A Gold SIP started today, held for 18–20 years, supplemented with occasional lump sums and activated for leasing once the balance is substantial, is a structurally sound contribution to your child’s financial foundation. The grams accumulate whether or not you’re watching.

Start building gold gradually for your child’s future with SafeGold.

FAQs

Q. Can I start a gold SIP specifically for my child’s name? 

A. Digital gold on SafeGold is held in the account holder’s name. You can open an account and designate its purpose mentally or in your own planning, but the asset sits in the adult account. For minors, the parent serves as the account owner.

Q. What is the minimum I need to start? 

A. ₹10 is the minimum investment amount. You can set a contribution as low as ₹10 per cycle, though a higher amount makes more practical sense for corpus building.

Q. What happens to my accumulated gold if I want to take physical delivery? 
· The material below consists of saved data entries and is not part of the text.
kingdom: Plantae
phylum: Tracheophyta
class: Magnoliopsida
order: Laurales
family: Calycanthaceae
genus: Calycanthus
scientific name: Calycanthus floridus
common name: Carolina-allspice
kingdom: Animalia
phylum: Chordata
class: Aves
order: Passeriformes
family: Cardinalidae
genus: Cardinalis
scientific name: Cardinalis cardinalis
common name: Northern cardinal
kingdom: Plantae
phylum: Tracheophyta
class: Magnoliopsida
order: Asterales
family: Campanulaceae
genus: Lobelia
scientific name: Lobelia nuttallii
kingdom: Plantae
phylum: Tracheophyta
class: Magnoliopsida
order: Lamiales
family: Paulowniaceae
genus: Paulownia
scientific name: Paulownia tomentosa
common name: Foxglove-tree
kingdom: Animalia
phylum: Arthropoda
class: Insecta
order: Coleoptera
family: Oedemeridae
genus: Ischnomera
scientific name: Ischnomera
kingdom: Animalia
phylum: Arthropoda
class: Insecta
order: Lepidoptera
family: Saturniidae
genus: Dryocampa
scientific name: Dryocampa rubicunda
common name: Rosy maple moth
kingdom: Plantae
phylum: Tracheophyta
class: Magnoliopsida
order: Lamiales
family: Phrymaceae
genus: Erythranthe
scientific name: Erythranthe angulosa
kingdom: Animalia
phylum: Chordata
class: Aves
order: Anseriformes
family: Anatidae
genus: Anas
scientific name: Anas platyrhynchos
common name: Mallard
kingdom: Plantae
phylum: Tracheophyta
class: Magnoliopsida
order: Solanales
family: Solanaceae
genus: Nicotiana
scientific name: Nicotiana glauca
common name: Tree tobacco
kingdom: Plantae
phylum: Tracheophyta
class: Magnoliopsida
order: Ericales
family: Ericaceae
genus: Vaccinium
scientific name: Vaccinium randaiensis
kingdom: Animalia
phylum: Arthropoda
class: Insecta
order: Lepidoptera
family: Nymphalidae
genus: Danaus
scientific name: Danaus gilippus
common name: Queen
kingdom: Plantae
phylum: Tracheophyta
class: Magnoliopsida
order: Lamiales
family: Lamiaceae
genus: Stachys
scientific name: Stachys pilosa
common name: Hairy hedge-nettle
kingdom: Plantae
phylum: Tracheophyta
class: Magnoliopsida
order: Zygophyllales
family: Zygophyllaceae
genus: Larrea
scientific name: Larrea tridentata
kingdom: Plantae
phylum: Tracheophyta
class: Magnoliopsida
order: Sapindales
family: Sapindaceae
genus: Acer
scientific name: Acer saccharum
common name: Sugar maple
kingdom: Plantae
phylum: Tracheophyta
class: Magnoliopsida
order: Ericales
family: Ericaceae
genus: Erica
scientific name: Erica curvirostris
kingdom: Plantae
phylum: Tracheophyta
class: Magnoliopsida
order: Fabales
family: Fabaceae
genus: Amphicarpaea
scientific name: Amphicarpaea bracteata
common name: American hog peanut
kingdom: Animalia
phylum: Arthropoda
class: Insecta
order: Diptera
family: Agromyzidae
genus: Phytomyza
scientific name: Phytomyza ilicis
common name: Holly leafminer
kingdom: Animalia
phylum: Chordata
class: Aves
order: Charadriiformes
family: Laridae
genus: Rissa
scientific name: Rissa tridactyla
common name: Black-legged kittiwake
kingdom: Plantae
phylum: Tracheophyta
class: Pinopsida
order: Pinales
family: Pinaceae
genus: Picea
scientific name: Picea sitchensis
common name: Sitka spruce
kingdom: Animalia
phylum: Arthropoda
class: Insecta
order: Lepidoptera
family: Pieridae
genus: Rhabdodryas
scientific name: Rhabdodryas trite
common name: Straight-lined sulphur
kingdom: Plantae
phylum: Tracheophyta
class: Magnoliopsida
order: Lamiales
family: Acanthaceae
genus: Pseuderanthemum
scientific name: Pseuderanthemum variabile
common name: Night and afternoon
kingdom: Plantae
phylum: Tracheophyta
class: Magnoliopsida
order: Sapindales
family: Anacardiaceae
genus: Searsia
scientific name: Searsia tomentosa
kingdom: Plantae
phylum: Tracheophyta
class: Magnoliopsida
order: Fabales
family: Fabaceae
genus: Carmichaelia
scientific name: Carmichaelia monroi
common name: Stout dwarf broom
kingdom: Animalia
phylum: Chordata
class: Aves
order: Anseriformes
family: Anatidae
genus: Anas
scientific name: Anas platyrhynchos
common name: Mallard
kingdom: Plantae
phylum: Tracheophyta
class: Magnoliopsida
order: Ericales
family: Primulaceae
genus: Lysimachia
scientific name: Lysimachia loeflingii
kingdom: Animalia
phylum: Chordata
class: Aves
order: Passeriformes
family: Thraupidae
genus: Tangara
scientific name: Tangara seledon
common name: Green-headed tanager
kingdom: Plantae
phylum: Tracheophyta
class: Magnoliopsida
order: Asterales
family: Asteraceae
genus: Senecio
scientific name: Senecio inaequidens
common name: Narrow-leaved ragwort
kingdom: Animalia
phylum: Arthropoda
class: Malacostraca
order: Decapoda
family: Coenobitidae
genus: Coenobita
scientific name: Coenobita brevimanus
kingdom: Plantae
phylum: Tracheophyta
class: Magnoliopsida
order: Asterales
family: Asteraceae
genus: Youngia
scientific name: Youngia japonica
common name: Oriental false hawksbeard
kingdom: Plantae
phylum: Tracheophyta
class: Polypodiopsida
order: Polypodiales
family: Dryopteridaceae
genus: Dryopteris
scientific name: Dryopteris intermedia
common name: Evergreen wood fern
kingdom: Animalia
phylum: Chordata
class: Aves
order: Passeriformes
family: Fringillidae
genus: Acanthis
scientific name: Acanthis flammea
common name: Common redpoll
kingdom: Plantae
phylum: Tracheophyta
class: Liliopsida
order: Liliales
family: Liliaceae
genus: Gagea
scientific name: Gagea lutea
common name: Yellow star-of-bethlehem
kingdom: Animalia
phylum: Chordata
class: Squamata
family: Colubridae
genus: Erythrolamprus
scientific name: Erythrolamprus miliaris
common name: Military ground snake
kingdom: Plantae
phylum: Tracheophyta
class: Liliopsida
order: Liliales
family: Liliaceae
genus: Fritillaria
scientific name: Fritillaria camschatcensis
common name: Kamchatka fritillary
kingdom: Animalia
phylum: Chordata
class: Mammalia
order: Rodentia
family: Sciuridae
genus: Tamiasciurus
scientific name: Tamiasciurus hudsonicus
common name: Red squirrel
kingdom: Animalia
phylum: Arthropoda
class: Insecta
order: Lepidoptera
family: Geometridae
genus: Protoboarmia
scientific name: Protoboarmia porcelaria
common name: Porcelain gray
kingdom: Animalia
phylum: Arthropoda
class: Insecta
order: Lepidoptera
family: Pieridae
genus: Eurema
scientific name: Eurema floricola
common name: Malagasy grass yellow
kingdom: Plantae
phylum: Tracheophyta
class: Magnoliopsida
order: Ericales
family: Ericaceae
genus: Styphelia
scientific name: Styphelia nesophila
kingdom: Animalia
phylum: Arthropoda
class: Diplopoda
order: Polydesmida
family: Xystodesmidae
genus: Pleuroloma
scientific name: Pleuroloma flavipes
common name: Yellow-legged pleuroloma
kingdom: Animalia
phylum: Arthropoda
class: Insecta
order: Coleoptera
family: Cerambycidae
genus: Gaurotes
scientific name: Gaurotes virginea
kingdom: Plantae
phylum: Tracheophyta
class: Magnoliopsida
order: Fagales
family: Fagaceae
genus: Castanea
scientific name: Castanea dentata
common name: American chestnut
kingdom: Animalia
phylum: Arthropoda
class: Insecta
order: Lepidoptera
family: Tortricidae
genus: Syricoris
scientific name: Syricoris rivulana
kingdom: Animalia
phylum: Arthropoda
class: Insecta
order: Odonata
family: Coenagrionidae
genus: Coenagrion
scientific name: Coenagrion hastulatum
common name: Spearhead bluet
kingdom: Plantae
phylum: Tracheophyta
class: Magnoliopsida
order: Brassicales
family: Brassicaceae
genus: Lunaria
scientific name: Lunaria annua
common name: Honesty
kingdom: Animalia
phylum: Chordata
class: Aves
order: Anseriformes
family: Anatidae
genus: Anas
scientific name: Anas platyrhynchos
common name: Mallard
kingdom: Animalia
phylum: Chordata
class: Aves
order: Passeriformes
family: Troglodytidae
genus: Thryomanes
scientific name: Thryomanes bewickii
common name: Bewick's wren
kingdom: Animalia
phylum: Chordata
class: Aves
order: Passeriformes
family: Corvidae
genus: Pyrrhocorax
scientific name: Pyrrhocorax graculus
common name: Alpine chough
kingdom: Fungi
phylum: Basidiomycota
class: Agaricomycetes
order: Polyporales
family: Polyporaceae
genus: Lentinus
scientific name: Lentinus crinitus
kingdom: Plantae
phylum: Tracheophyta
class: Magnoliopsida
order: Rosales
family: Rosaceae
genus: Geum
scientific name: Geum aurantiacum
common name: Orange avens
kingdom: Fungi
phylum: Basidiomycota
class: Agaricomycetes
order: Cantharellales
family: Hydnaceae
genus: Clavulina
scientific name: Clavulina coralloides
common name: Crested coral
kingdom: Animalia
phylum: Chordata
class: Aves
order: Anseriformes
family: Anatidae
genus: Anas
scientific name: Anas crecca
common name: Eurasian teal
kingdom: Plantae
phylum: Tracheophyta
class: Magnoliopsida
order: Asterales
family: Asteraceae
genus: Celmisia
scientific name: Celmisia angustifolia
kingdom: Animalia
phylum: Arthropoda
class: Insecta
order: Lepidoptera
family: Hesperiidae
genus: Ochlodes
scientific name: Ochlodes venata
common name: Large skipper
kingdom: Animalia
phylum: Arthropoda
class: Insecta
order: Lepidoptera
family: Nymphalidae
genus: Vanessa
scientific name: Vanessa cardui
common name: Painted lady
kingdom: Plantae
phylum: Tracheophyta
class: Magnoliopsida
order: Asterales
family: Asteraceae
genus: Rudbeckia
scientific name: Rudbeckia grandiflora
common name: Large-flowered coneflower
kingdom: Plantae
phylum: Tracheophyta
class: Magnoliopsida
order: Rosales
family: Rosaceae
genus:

A. Once your balance reaches the minimum delivery weight, you can request delivery as a coin or bar. Making charges apply at delivery. For 24K 999.9 coins, those charges apply only at the point of physical conversion. Your digital balance accumulates without any making charges.

Q. Is the gold safe for a 20-year holding period? 

A. The gold itself is stored in Brink’s independently audited and insured vaults. The asset is ring-fenced from SafeGold’s operational risk through the Vistra trustee structure. A 20-year horizon is precisely the type of use case the architecture is built for.

Q. Can I sell part of my holdings to fund education fees and keep the rest for the wedding? 

A. Yes. There is no lock-in, and partial sales are available at live market prices. You can sell exactly the grams you need to fund an education fee instalment and leave the rest untouched.